## TEXTE PROPOSÉ
┄┄┄┄┄┄

“Notre exposition de Finlande alla à Stockholm pendant un mois, au Moderna Musset dont le directeur était Pontus Hulten. Ici, nous avions trente structures sonores. Le dimanche, avec les enfants, le bruit était infernal. Pontus Hulten me dit que les gardiens souffraient terriblement des oreilles. Je me proposais pour les remplacer. Me voici donc gardien de cette grande salle. Il y avait un monde considérable frappant, battant, frottant nos structures. Dans un coin je remarquais un groupe de huit énormes et superbes Suédois. Comme ils ne jouaient pas, ce qui était anormal, je leur demandais : - Vous ne jouez pas ? - Non. - Alors vous écoutez ? - Non. - Alors, que faites-vous ? - Nous regardons. - Vous regardez quoi ? - Nous regardons les gens. C'est la première fois que nous voyons tant de Suédois heureux sans être ivres !” S’il existe encore des preuves que joie et technicité peuvent être intimement liées, le travail des frères Baschet en est une toute particulière. Alors que la technique est souvent vue comme un moyen de réaliser une tâche, leur recherche se penche sur liens que sculpture et ingénierie entretiennent. Elle montre ainsi les terrains fertiles de l’emploi de la technique à des fins ludiques et jubilatoires.

┄┄┄┄┄┄

## CONSIGNES
A – Répondez aux questions suivantes sur le passage consacré aux frères Baschet :
(i) Combien de structures sonores l'exposition présentait-elle à Stockholm ?
(ii) Qui dirigeait le Moderna Musset ?
(iii) Selon les huit Suédois, que regardaient-ils ?
B – Poursuivez, s'il vous plaît, le passage consacré aux frères Baschet à partir de sa dernière phrase.

┄┄┄┄┄┄

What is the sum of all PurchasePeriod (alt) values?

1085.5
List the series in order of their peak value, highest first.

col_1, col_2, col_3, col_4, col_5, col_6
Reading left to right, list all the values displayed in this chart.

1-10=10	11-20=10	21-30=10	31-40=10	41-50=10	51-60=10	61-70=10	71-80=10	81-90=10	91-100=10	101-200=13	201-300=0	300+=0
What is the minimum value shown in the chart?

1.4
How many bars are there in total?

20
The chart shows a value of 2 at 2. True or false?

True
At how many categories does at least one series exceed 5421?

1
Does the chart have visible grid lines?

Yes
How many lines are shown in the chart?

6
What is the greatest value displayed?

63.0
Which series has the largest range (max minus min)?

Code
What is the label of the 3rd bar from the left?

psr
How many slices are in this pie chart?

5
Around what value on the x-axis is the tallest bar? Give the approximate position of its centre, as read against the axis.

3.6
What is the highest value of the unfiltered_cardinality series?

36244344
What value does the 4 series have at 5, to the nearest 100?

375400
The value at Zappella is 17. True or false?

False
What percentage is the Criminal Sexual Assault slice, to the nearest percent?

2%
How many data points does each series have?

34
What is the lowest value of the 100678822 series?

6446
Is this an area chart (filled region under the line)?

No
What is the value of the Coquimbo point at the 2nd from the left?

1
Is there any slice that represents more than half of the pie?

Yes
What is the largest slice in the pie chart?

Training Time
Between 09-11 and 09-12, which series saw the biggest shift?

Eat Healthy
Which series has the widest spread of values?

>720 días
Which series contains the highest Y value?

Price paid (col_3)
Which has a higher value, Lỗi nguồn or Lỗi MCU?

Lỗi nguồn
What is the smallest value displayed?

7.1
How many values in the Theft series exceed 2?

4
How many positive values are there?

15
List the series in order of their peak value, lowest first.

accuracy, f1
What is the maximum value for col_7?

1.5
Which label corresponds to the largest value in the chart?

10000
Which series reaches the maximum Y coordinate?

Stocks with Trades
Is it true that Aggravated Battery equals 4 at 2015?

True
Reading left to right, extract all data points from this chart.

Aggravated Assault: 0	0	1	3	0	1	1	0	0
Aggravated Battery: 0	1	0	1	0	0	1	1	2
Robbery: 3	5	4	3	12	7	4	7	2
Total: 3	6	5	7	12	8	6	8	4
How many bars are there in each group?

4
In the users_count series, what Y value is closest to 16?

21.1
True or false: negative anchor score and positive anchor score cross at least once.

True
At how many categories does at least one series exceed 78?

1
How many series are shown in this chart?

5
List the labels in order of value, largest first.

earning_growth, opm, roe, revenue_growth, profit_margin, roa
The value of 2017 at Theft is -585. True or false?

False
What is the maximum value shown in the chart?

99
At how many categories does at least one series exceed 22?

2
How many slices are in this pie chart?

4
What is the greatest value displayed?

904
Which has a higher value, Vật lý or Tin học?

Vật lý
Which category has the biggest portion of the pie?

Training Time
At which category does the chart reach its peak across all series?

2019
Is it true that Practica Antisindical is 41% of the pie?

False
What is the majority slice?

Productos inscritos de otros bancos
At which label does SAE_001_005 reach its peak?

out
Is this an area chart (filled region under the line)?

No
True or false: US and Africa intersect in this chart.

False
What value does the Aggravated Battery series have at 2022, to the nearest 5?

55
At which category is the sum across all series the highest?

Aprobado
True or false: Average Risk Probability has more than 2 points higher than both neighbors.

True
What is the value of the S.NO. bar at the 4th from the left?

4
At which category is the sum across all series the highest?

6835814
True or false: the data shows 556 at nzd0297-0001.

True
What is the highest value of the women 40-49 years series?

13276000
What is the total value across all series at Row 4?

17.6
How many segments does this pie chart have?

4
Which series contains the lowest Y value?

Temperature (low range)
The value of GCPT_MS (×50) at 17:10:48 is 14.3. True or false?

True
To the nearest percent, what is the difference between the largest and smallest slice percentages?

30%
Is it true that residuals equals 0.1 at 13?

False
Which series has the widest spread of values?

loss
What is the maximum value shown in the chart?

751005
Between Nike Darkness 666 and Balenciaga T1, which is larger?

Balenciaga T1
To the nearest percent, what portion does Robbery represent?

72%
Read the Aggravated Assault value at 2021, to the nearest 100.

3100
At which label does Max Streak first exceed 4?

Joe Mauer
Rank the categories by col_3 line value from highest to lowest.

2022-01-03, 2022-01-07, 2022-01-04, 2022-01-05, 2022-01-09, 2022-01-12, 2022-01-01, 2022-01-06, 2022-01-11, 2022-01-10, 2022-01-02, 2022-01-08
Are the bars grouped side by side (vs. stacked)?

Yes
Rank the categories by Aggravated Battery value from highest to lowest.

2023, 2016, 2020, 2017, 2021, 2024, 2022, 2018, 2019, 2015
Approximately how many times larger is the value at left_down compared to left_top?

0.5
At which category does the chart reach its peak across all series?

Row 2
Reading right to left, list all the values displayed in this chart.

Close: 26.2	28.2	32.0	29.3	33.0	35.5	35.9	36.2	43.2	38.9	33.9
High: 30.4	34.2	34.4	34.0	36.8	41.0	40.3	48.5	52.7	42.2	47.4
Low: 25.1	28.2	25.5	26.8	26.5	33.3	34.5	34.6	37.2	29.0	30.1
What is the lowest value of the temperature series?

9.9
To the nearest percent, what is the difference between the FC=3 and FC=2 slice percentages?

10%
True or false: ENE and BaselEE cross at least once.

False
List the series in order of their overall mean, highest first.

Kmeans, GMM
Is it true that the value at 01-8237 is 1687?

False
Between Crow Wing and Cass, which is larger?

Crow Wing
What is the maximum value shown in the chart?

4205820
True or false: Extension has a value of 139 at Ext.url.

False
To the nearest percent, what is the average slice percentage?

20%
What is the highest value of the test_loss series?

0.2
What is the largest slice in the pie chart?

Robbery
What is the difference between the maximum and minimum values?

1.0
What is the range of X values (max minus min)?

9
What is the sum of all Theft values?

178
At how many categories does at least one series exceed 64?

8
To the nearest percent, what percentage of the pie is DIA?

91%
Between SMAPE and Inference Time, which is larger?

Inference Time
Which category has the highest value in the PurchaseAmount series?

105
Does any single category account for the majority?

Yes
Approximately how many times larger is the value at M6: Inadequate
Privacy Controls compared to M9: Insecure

┄┄┄┄┄┄

## RÉPONSES PAR TÂCHE
A –
(i) Trente.
(ii) Pontus Hulten.
(iii) Les gens.

B –
Les Structures Sonores Baschet sont des dispositifs musicaux conçus par deux frères, François (ingénieur) et Bernard Baschet (sculpteur). Sortes de machines mises à nues, elles s’utilisent en les frappant, en les frottant, en les agitant ou en les grattant. Leur expérimentation s’effectue par une panoplie de gestes qu’il est laissé à l’utilisateur l’opportunité de tester. Sans capotage, la technique vient se confronter directement à notre perception qui imagine des modes d’interactions. Sans mode d’emploi, ces structures proposent une nouvelle forme de jeu régi par la spontanéité. Il n’est plus question d’une musique écrite mais d’une relation sensitive à la machine. Dans cette mouvance, ils redéfinissent au milieu des années 1960 ce qu’est pour eux un instrument de musique selon quatre axes. Ils formulent ainsi le concept de Structure Sonore :
- un élément donnant une vibration périodique ;
- une forme d’énergie pour activer le vibrateur ;
- un dispositif permettant d’évoluer au sein de la gamme ;
- un amplificateur de son.
Cette définition questionne directement le statut et le système de fonctionnement d’un instrument, visant à ne plus s’appeler comme tel, mais bien à orienter leur travail vers celui de structures vivantes. Le Cristal Baschet, mis au point en 1952, est l’un des premiers instruments qui met en pratique ce développement théorique.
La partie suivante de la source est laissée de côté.